In music, a phrase is a short section of 2 or 4 bars of music. If you find it hard to identify exactly where phrases begin and end in your song, you’ll likely see it more clearly if you look at lines of lyric. Generally, each line of lyric represents a phrase.

Larger phrases can be made up of smaller ones. For example, the first line of Adele’s “Rolling in the Deep” is a short mini-phrase: “There’s a fire starting in my heart.” A longer phrase can be seen when you pull the first two lines of lyric together:

"There's a fire starting in my heart,
Reaching a fevered pitch and it's bringing me out the dark.

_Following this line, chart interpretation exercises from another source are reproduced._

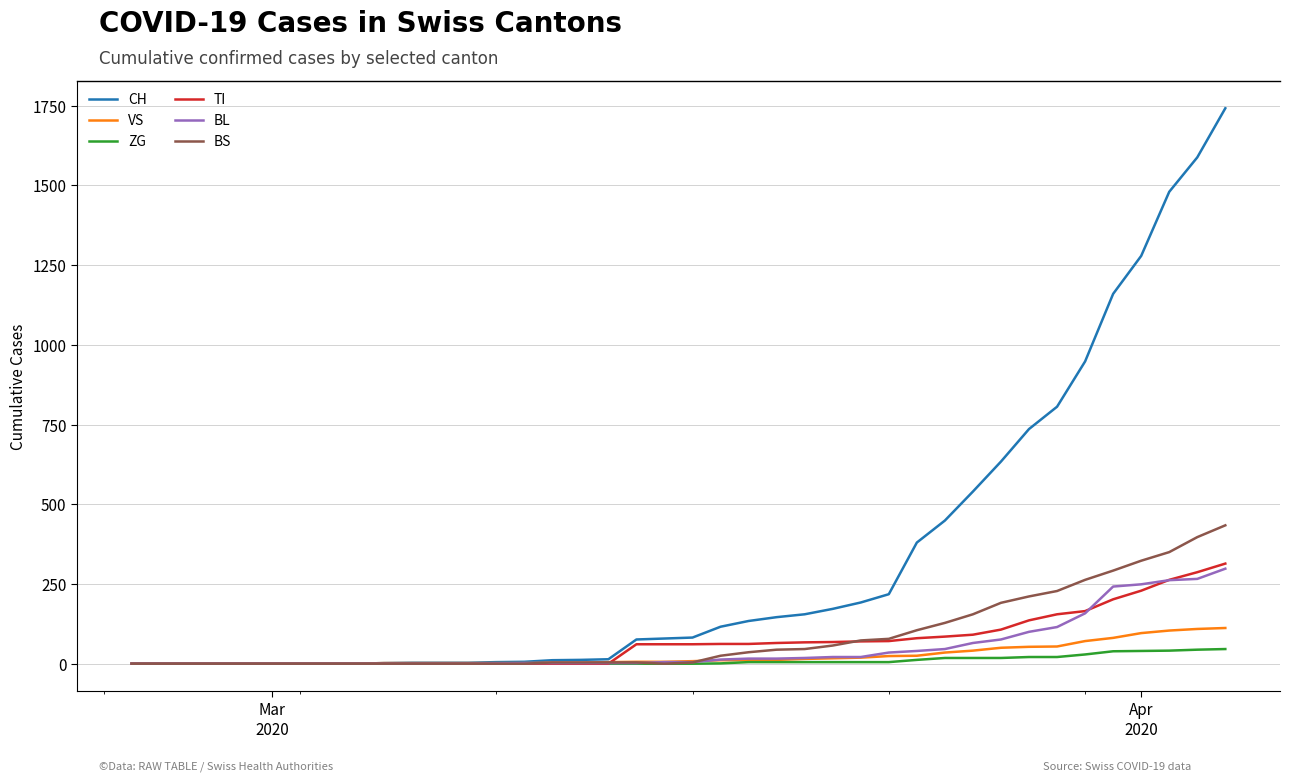

What is the highest value of the ZG series?

46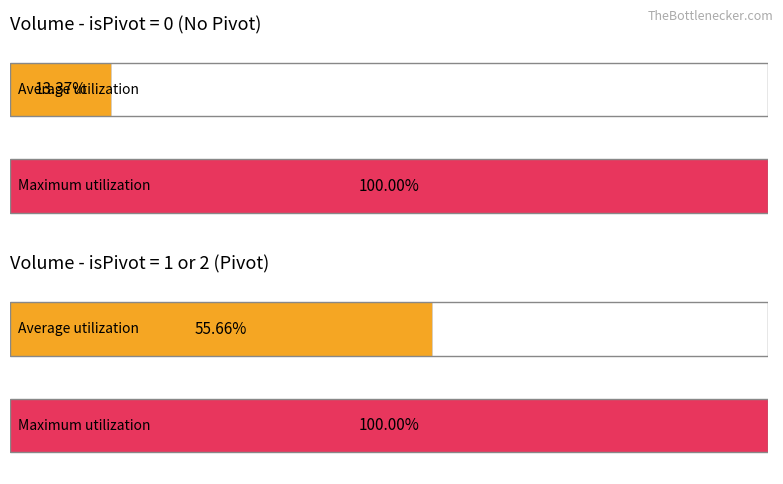

How many bars are there in each group?

2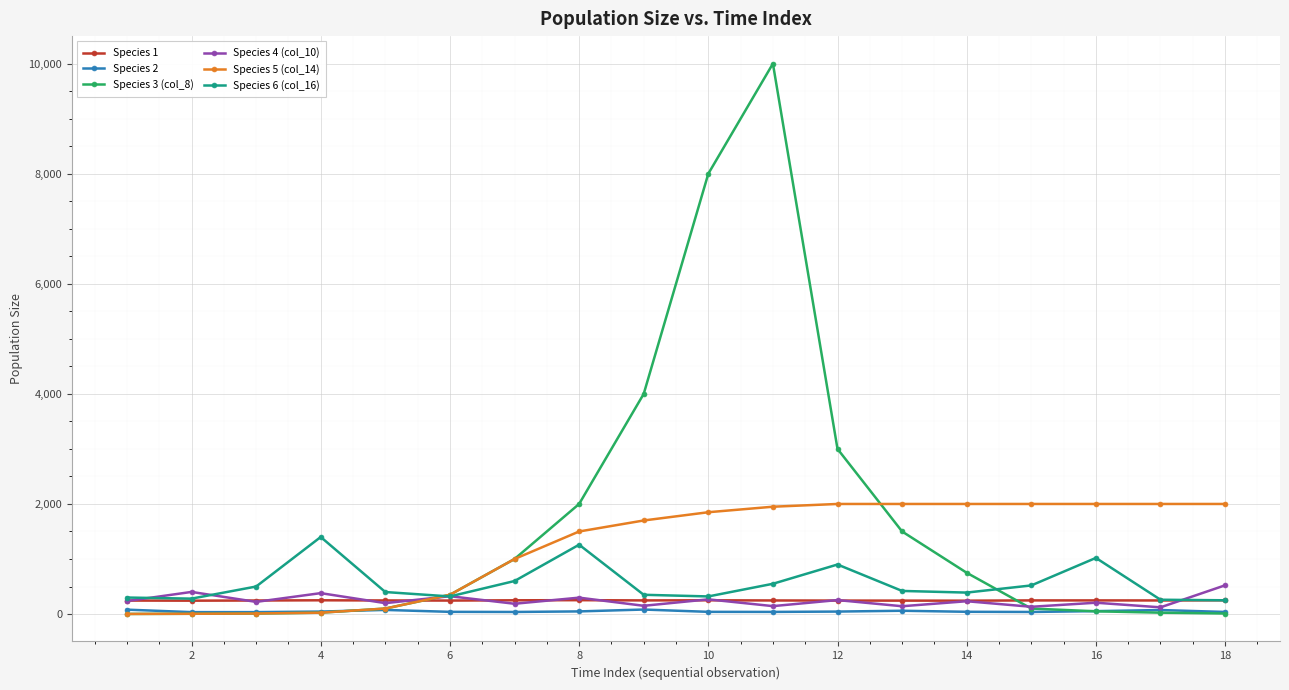

What is the maximum value shown in the chart?

10000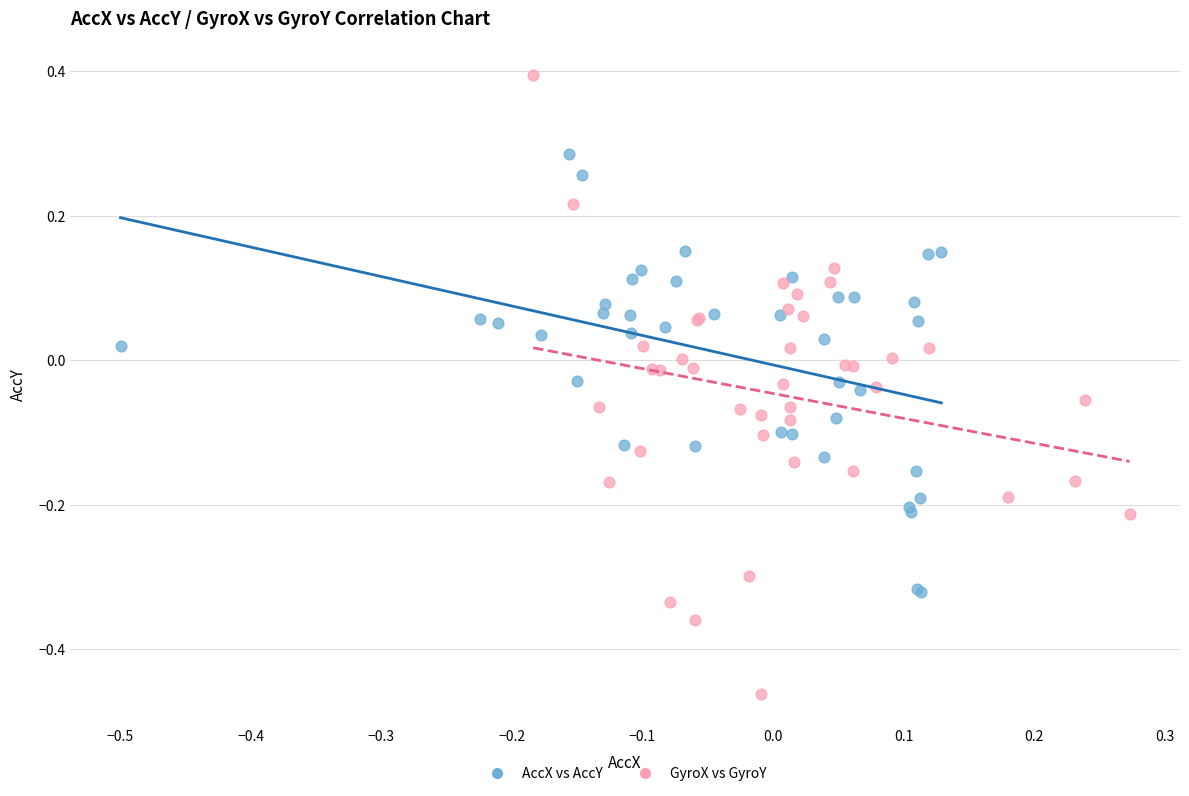

What are all the series names shown in the legend?

AccX vs AccY, GyroX vs GyroY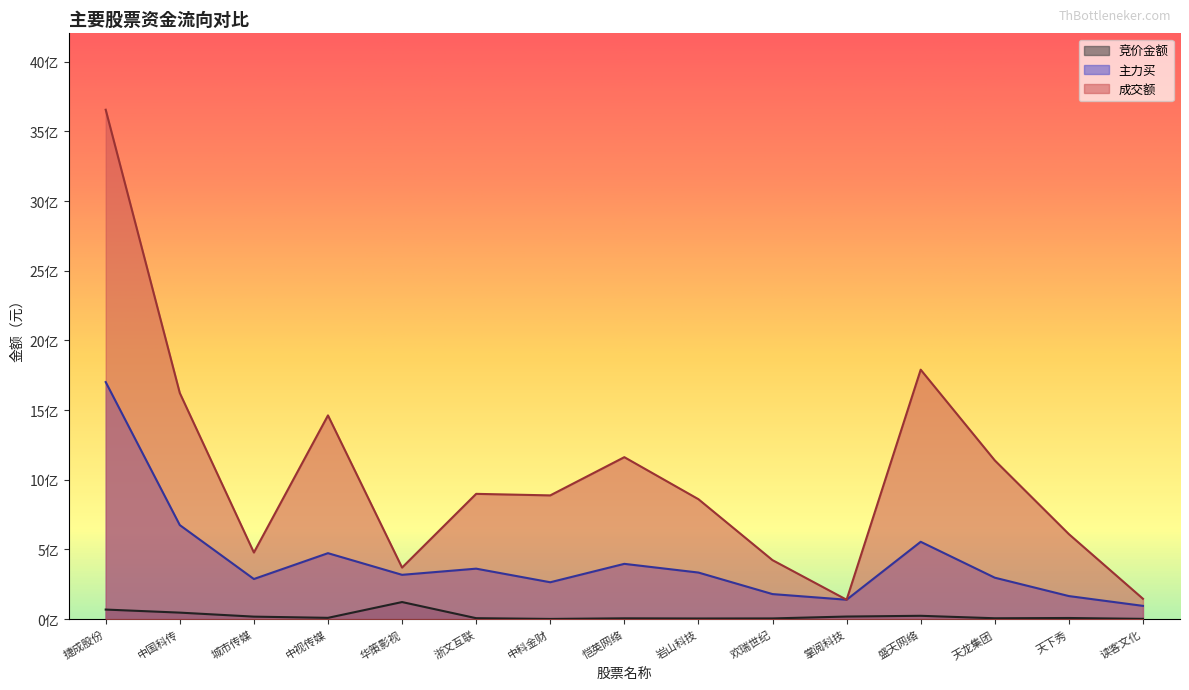

What is the difference between the maximum and minimum values in the 主力买 series?

1606237896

What makes that phrase so attractive is not just the structure of the musical line itself, but the fact that the entire shape (i.e., the phrase) is repeated. So if you see the difference, musical beauty is not just a succession of nice-sounding notes, it’s the repetition of nice-sounding musical phrases.

Sometimes repetition is not exact — it’s taking the basic direction of a line and allowing it to repeat. A great example comes from a new album by singer-songwriter Gregory Alan Isakov titled “The Weatherman.” In his song “Saint Valentine,” some phrases are almost exact repeats of others (as we hear in the first two). Sometimes, though, repetition is just a general melodic direction. Each phrase in “Saint Valentine” takes a similar downard-moving shape.

That repetition of the downward shape acts as a kind of musical glue that pulls the entire song together. In that sense, downward moving melodic phrases is a type of motif that works in the background to give the melody a sense of cohesion and strength.

Just because one musical phrase moves in a particular direction does not mean that all your phrases must do that. For example, you could try reversing the direction of the first phrase to create a nice sense of upward/downward symmetry, like Paul Simon’s “Kathy’s Song.”

What people remember when they recall melodies is not notes themselves – it’s phrases, musical shapes, and how they interact with other shapes within a song.